Given information section start

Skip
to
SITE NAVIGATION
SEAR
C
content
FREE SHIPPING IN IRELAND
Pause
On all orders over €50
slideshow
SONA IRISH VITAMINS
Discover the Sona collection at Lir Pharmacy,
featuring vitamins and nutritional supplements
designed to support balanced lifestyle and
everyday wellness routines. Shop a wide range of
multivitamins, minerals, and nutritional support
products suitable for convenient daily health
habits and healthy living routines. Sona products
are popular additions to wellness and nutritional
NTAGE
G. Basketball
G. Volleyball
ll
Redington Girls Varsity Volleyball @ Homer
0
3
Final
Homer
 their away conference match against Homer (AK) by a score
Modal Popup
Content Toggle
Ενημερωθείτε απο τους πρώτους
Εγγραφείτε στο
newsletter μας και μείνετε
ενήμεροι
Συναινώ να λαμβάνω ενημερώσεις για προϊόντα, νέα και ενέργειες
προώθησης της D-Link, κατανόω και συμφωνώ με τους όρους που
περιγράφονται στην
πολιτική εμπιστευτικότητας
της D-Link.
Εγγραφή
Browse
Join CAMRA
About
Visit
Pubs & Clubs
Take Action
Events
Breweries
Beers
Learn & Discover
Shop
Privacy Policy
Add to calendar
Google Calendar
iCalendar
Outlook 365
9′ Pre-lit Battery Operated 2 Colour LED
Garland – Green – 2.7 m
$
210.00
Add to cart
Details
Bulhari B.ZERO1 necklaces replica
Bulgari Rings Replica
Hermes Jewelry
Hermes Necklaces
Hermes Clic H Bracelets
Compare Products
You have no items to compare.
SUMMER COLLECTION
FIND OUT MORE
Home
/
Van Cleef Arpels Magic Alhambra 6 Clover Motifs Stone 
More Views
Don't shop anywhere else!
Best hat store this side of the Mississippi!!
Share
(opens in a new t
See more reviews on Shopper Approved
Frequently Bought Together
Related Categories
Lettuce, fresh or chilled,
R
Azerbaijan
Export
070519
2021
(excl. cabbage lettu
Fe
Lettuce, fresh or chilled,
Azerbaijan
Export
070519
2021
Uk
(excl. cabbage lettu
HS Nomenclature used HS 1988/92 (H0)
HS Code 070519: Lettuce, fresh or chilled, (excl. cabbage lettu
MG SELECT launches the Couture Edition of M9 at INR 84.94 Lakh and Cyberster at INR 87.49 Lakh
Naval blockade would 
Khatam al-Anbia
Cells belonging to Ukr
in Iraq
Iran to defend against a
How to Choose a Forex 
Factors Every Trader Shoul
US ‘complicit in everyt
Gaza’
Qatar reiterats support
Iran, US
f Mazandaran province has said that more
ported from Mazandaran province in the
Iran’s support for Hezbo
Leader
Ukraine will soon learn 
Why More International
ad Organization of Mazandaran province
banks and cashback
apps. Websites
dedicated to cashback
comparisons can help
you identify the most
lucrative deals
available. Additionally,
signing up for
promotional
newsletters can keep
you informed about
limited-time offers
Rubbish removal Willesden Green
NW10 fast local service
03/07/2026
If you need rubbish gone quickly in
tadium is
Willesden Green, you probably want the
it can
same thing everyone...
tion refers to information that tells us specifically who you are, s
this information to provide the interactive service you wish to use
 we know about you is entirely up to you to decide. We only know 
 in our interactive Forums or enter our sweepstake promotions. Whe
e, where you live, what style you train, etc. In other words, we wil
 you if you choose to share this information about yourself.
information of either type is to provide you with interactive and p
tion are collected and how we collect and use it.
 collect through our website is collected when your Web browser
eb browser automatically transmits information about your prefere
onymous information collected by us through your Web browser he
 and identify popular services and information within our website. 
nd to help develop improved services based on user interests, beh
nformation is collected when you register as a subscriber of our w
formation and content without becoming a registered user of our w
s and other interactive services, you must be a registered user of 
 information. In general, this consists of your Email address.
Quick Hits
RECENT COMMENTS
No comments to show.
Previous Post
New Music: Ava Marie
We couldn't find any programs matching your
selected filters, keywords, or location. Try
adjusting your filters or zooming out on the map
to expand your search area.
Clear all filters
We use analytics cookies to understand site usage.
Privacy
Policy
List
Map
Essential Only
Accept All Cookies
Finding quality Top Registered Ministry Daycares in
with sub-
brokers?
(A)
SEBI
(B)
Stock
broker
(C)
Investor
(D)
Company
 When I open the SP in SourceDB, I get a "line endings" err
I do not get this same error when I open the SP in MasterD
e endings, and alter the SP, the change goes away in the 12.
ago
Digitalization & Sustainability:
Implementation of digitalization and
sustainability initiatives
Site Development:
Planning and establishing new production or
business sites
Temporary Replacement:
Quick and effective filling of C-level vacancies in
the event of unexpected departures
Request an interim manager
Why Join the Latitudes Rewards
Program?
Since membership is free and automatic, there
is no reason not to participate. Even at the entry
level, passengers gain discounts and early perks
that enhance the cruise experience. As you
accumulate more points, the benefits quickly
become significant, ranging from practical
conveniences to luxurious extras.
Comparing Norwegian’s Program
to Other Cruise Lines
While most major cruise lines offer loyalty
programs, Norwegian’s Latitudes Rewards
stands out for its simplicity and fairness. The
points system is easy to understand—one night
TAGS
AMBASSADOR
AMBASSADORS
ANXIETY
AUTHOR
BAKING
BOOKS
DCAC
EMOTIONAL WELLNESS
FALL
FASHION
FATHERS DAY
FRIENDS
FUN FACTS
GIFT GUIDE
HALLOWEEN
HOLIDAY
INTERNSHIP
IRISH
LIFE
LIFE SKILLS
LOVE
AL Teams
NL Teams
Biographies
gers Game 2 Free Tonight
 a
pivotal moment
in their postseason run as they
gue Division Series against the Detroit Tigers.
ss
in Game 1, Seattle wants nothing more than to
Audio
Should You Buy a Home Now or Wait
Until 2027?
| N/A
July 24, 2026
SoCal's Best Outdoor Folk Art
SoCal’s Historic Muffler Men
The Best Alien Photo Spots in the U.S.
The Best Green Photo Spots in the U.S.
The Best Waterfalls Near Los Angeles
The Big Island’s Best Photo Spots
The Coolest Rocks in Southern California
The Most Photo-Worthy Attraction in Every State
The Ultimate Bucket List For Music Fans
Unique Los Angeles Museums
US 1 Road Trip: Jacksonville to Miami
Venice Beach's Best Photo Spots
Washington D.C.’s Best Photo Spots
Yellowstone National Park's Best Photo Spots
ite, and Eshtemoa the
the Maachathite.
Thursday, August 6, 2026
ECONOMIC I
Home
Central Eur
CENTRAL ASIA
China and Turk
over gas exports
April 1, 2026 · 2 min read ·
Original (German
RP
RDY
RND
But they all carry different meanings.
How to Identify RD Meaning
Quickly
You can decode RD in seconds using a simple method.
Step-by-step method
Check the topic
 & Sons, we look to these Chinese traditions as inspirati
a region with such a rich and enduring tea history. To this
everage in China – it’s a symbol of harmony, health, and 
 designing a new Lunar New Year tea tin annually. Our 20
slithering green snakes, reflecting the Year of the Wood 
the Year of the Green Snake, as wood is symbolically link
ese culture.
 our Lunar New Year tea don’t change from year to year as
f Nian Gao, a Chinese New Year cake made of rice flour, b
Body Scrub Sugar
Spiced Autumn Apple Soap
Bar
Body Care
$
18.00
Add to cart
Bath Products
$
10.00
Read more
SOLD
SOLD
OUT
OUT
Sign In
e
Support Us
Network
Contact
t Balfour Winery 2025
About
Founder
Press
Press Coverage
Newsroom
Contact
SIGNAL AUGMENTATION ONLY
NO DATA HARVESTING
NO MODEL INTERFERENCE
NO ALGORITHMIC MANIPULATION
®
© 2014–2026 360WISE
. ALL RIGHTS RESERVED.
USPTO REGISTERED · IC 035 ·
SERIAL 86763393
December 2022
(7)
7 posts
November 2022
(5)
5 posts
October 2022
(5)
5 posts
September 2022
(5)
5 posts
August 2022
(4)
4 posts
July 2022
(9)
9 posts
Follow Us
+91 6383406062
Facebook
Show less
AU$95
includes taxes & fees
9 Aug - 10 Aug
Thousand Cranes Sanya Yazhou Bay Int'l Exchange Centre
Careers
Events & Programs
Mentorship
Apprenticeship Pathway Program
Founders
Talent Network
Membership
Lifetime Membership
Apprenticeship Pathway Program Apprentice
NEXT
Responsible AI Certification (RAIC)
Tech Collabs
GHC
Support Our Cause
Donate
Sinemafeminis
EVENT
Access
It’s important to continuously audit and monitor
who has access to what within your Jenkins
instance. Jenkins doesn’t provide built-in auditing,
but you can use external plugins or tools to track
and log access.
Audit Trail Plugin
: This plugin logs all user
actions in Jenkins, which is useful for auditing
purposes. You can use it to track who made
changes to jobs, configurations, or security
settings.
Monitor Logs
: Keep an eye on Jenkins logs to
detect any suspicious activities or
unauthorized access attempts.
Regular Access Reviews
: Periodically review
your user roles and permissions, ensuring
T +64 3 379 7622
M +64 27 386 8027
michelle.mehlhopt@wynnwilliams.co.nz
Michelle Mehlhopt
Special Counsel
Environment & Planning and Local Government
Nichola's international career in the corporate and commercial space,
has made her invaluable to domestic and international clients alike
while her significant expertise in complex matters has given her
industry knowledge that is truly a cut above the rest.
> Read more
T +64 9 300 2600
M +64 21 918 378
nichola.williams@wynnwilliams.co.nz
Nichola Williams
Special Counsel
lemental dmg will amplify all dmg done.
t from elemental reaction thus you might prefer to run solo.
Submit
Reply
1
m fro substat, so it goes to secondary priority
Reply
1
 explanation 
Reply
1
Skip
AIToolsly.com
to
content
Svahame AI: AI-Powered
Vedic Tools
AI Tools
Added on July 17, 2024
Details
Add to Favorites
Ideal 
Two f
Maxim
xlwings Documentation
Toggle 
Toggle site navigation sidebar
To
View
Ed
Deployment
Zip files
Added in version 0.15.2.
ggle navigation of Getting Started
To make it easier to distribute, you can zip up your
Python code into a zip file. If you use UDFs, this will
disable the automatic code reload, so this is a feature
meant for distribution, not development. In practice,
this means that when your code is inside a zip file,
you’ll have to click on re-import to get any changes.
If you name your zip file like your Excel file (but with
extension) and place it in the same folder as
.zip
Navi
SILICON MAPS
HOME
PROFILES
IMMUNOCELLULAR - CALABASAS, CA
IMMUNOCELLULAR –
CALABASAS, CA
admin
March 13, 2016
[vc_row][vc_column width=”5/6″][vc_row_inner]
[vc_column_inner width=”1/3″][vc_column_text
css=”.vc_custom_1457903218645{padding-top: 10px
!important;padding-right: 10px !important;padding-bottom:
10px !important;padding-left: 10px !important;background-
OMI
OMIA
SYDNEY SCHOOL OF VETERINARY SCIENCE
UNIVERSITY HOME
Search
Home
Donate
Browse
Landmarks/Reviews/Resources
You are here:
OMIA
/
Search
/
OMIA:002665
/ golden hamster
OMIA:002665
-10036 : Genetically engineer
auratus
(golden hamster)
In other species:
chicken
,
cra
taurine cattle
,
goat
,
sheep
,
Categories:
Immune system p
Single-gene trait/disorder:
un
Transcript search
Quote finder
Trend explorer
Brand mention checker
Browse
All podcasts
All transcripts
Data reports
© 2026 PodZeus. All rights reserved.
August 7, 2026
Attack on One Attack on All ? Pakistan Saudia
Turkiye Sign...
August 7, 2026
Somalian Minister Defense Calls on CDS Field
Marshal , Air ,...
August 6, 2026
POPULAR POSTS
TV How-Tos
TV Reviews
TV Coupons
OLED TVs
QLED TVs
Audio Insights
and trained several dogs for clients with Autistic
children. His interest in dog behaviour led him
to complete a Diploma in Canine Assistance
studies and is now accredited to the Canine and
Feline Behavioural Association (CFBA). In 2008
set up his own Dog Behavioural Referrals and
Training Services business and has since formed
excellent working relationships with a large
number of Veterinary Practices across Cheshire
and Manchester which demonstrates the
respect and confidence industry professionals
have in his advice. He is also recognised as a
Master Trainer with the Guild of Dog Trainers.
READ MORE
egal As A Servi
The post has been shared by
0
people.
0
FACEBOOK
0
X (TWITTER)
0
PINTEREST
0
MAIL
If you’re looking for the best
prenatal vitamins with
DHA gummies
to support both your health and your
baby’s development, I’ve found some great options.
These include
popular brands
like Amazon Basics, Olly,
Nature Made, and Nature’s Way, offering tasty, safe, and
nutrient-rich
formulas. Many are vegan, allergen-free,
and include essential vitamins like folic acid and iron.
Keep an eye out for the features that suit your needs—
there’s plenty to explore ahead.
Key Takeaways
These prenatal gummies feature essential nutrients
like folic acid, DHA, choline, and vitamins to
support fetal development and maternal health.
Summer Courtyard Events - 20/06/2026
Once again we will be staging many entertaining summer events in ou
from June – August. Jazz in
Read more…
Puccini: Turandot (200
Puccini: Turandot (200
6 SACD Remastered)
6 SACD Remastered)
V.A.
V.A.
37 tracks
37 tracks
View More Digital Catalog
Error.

Given information section end

What you should do: Rewrite the lines from the start of the records through the line holding "products suitable for convenient daily health", inclusive, with "nutritional supplements" changed to "dietary supplements" and nothing else altered.

Task output:
Skip
to
SITE NAVIGATION
SEAR
C
content
FREE SHIPPING IN IRELAND
Pause
On all orders over €50
slideshow
SONA IRISH VITAMINS
Discover the Sona collection at Lir Pharmacy,
featuring vitamins and dietary supplements
designed to support balanced lifestyle and
everyday wellness routines. Shop a wide range of
multivitamins, minerals, and nutritional support
products suitable for convenient daily health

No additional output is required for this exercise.